◆ **Task requirements**:
The entries need to be copied exactly as they stand, images left out.
*** Opening Data for this exercise ***
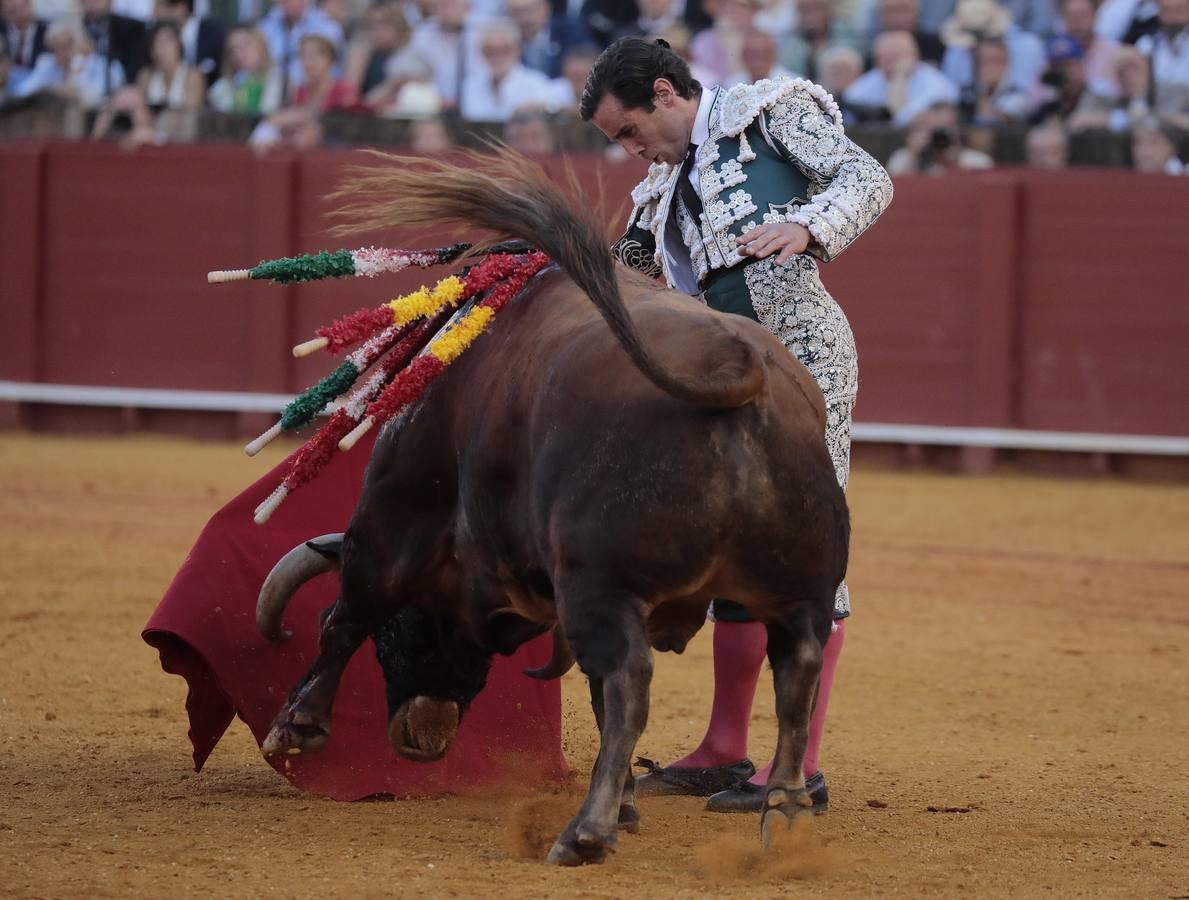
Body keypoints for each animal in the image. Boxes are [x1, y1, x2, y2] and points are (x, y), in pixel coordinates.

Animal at [256, 154, 846, 865]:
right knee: (796, 673)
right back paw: (782, 815)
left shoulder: (389, 524)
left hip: (600, 583)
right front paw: (628, 805)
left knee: (630, 682)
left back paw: (584, 833)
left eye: (403, 636)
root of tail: (743, 370)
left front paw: (296, 725)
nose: (423, 740)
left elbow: (343, 619)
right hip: (798, 591)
*** Closing Data for this exercise ***
◆ **Solution to the exercise**:
Body keypoints for each animal in the image. Boxes are [x1, y1, x2, y2] and points are (x, y), in pixel coordinates.

Animal at [256, 154, 846, 865]:
right knee: (796, 673)
right back paw: (782, 815)
left shoulder: (389, 524)
left hip: (600, 583)
right front paw: (628, 805)
left knee: (630, 682)
left back paw: (584, 833)
left eye: (403, 636)
root of tail: (743, 370)
left front paw: (296, 725)
nose: (423, 740)
left elbow: (343, 619)
right hip: (798, 591)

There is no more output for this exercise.